All that is wanted is the span of lines from the one with "- **Статус:** feature/timing-v2" to the last line of the data, copied exactly.
● ● ● ● ●
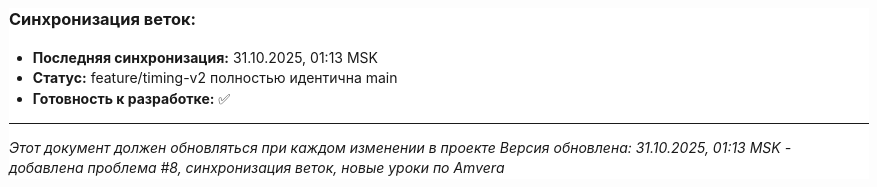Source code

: ### **Синхронизация веток:**
- **Последняя синхронизация:** 31.10.2025, 01:13 MSK
- **Статус:** feature/timing-v2 полностью идентична main
- **Готовность к разработке:** ✅

---

*Этот документ должен обновляться при каждом изменении в проекте*
*Версия обновлена: 31.10.2025, 01:13 MSK - добавлена проблема #8, синхронизация веток, новые уроки по Amvera*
● ● ● ● ●
Exercise solution:
- **Статус:** feature/timing-v2 полностью идентична main
- **Готовность к разработке:** ✅

---

*Этот документ должен обновляться при каждом изменении в проекте*
*Версия обновлена: 31.10.2025, 01:13 MSK - добавлена проблема #8, синхронизация веток, новые уроки по Amvera*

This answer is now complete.